Chandra does not believe any AI is ready for front line clinical care. Echoing Pfeffer’s concern, he recalled various app pitches where he asked if the developers were ready for a lawsuit of, “some flavor of malpractice. They avoid eye contact.”
That’s not to say either panelist was not hopeful about the possibilities coming soon. In fact, Pfeffer said one of the most successful programs Stanford Medicine has rolled out is to offer secure access to many models via a portal for all employees and clinicians. Users can access one of about ten models and they can put patient information in them and explore.
“People love it!” he said. “They’re using it. With no other technology have we had that opportunity. The creativity that’s happening is coming from the ground floor on a lot of this stuff and I think that’s really exciting. We’re learning how people are using it, and through that we’re developing the next solutions based on how our population sees these models being successful.”
Measures of Success
As these new tools and models come on the scene, value measures are key, Morgan said. How should we measure success in an AI tool?
Pfeffer referred to his earlier metric of physician burnout. Stanford uses the FURM framework for evaluating Fair, Useful, and Reliable AI Models in healthcare systems developed by Nigam H. Shah, Chief Data Scientist at Stanford Healthcare. When evaluating AI scribe tools, for instance, Pfeffer said he did not look simply for speed. Instead, he wanted to see that it was making a physician’s life and work easier, and he measured those outcomes with the burnout metric and by physician turnover. “One measure could be if I turn it off and I get hundreds of angry emails, you know?” he quipped. “That doesn’t happen that often in technology.”

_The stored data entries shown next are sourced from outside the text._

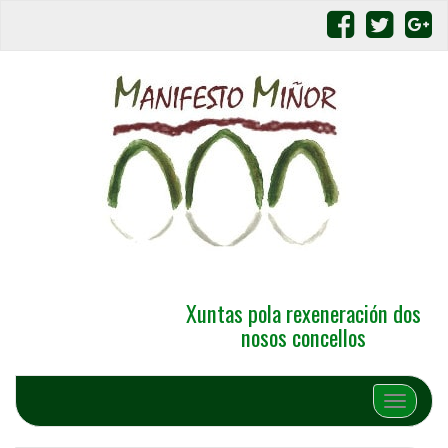
Xuntas pola rexeneración dos
nosos concellos
Alternar 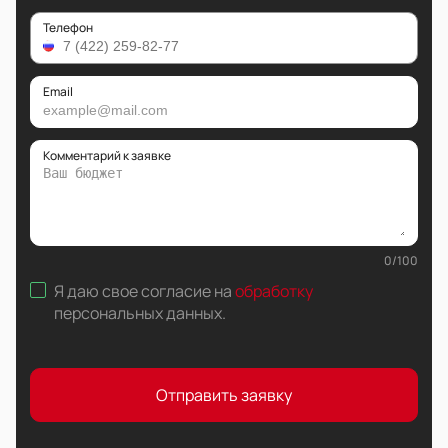
Телефон
Email
Комментарий к заявке
0
/
100
Я даю свое согласие на
обработку
персональных данных
.
Отправить заявку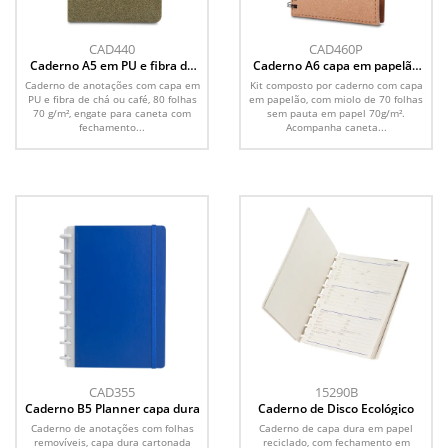
CAD440
CAD460P
Caderno A5 em PU e fibra de
Caderno A6 capa em papelão
café ou chá
reciclado com caneta
Caderno de anotações com capa em
Kit composto por caderno com capa
PU e fibra de chá ou café, 80 folhas
em papelão, com miolo de 70 folhas
70 g/m², engate para caneta com
sem pauta em papel 70g/m².
fechamento...
Acompanha caneta...
CAD355
15290B
Caderno B5 Planner capa dura
Caderno de Disco Ecológico
Caderno de anotações com folhas
Caderno de capa dura em papel
removíveis, capa dura cartonada
reciclado, com fechamento em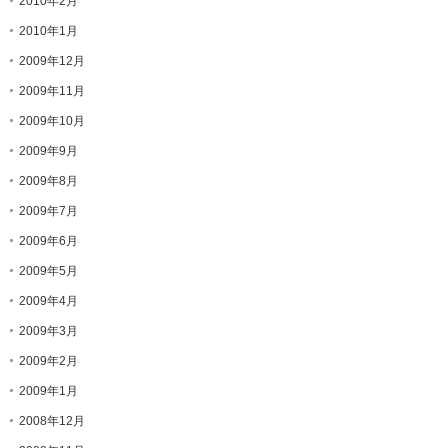
2010年2月
2010年1月
2009年12月
2009年11月
2009年10月
2009年9月
2009年8月
2009年7月
2009年6月
2009年5月
2009年4月
2009年3月
2009年2月
2009年1月
2008年12月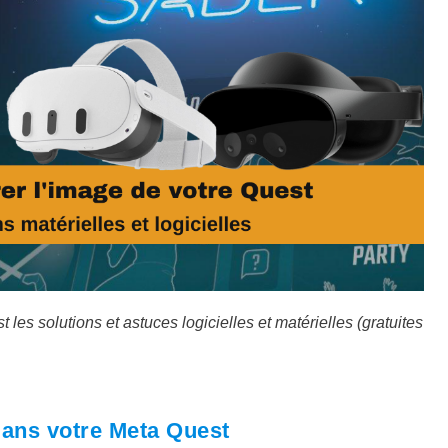
es solutions et astuces logicielles et matérielles (gratuites
ans votre Meta Quest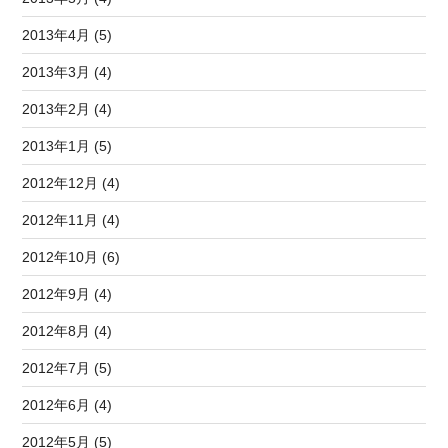
2013年4月 (5)
2013年3月 (4)
2013年2月 (4)
2013年1月 (5)
2012年12月 (4)
2012年11月 (4)
2012年10月 (6)
2012年9月 (4)
2012年8月 (4)
2012年7月 (5)
2012年6月 (4)
2012年5月 (5)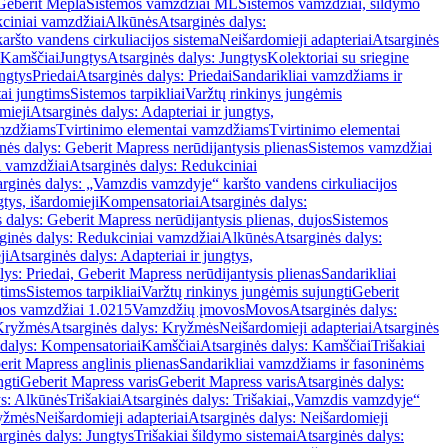
Geberit Mepla
Sistemos vamzdžiai ML
Sistemos vamzdžiai, šildymo
ciniai vamzdžiai
Alkūnės
Atsarginės dalys:
ršto vandens cirkuliacijos sistema
Neišardomieji adapteriai
Atsarginės
 Kamščiai
Jungtys
Atsarginės dalys: Jungtys
Kolektoriai su sriegine
ngtys
Priedai
Atsarginės dalys: Priedai
Sandarikliai vamzdžiams ir
ai jungtims
Sistemos tarpikliai
Varžtų rinkinys jungėmis
mieji
Atsarginės dalys: Adapteriai ir jungtys,
mzdžiams
Tvirtinimo elementai vamzdžiams
Tvirtinimo elementai
nės dalys: Geberit Mapress nerūdijantysis plienas
Sistemos vamzdžiai
i vamzdžiai
Atsarginės dalys: Redukciniai
arginės dalys: „Vamzdis vamzdyje“ karšto vandens cirkuliacijos
gtys, išardomieji
Kompensatoriai
Atsarginės dalys:
 dalys: Geberit Mapress nerūdijantysis plienas, dujos
Sistemos
ginės dalys: Redukciniai vamzdžiai
Alkūnės
Atsarginės dalys:
ji
Atsarginės dalys: Adapteriai ir jungtys,
lys: Priedai, Geberit Mapress nerūdijantysis plienas
Sandarikliai
gtims
Sistemos tarpikliai
Varžtų rinkinys jungėmis sujungti
Geberit
mos vamzdžiai 1.0215
Vamzdžių įmovos
Movos
Atsarginės dalys:
Kryžmės
Atsarginės dalys: Kryžmės
Neišardomieji adapteriai
Atsarginės
 dalys: Kompensatoriai
Kamščiai
Atsarginės dalys: Kamščiai
Trišakiai
erit Mapress anglinis plienas
Sandarikliai vamzdžiams ir fasoninėms
ngti
Geberit Mapress varis
Geberit Mapress varis
Atsarginės dalys:
ys: Alkūnės
Trišakiai
Atsarginės dalys: Trišakiai
„Vamzdis vamzdyje“
ryžmės
Neišardomieji adapteriai
Atsarginės dalys: Neišardomieji
rginės dalys: Jungtys
Trišakiai šildymo sistemai
Atsarginės dalys: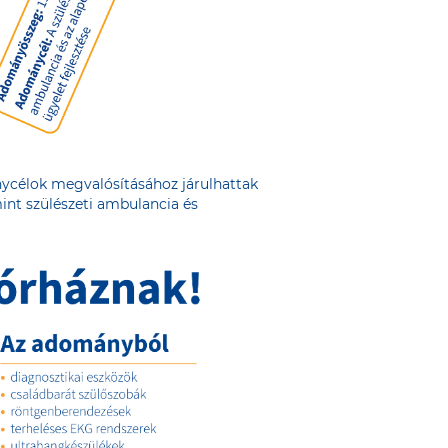
nycélok megvalósításához járulhattak
int szülészeti ambulancia és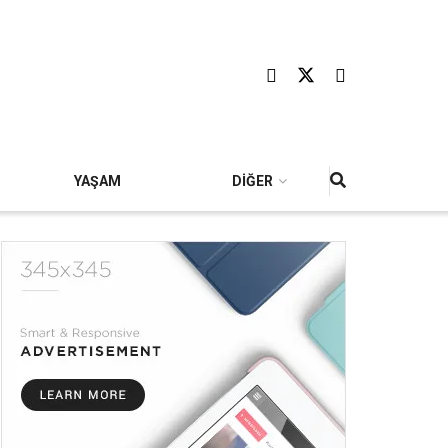
YAŞAM
DİĞER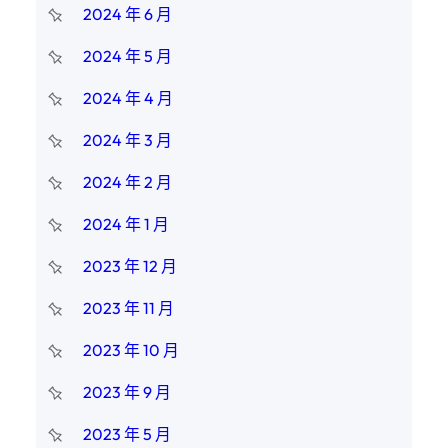
2024 年 6 月
2024 年 5 月
2024 年 4 月
2024 年 3 月
2024 年 2 月
2024 年 1 月
2023 年 12 月
2023 年 11 月
2023 年 10 月
2023 年 9 月
2023 年 5 月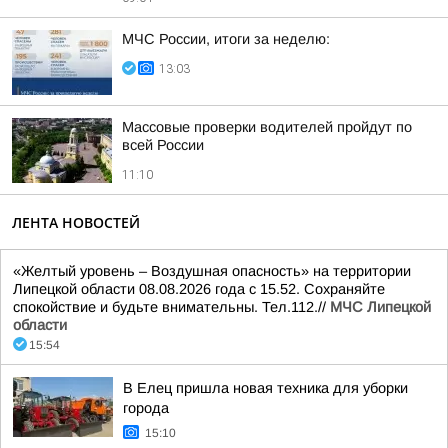
МЧС России, итоги за неделю:
13:03
Массовые проверки водителей пройдут по
всей России
11:10
ЛЕНТА НОВОСТЕЙ
«Желтый уровень – Воздушная опасность» на территории
Липецкой области 08.08.2026 года с 15.52. Сохраняйте
спокойствие и будьте внимательны. Тел.112.//
МЧС Липецкой
области
15:54
В Елец пришла новая техника для уборки
города
15:10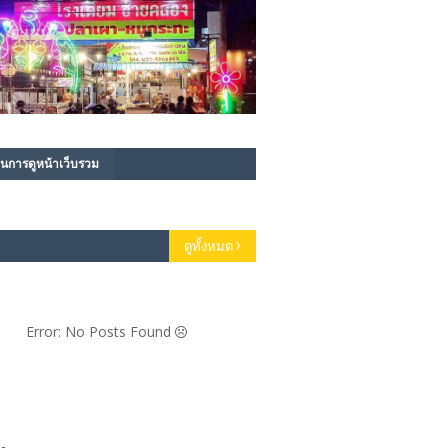
นการดูหน้าเว็บรวม
ดูทั้งหมด
Error: No Posts Found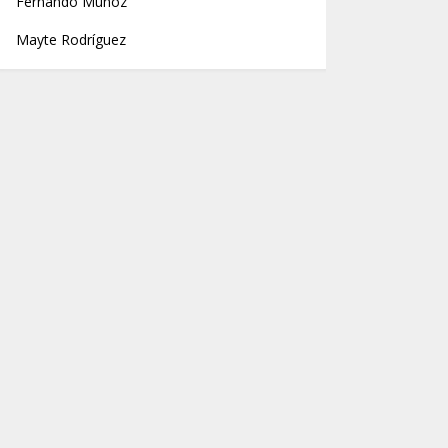
Fernando Muñoz
Mayte Rodríguez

Chandra pointed out that he does not expect perfection “on day one” of rolling out a new AI tool, but he does look for transformation over the long term.
Value isn’t only measured in money, Pfeffer added. “There are going to be things you decide to do as a health system that’s the right thing for patients even if it’s not financially great.” But there must be a financial balance somewhere. “When you look at balancing your portfolio, it you always put first what’s the best thing for the clinician, then you’re going to be moving in the right direction.”
Saria echoed similar sentiments, having been part of three large health systems as well as on the developer side. “I often [tell my team] to think about how to make sure we make lives easy for every stakeholder that we’re touching,” she said. For the IT stakeholders, tools need to be easy to maintain and easy to integrate. For frontline users, tools should be easy to use; it needs to simplify their life. And for administrative stakeholders, tools must fulfill the key value levers that brought you to these stakeholders in the first place.
Saria values honest value delivery above all else. “I feel like sometimes, there’s so much hoopla. Startup life feels a little bit like going to prom. There’s always show and tell and fancy feathers and who’s raising how much and who has this press release. I find it all a big, silly show,” she said. “I think it’s just so much easier if you just focus on the bottom line value to your key stakeholders, make sure you’re delivering that [value] time after time after time.”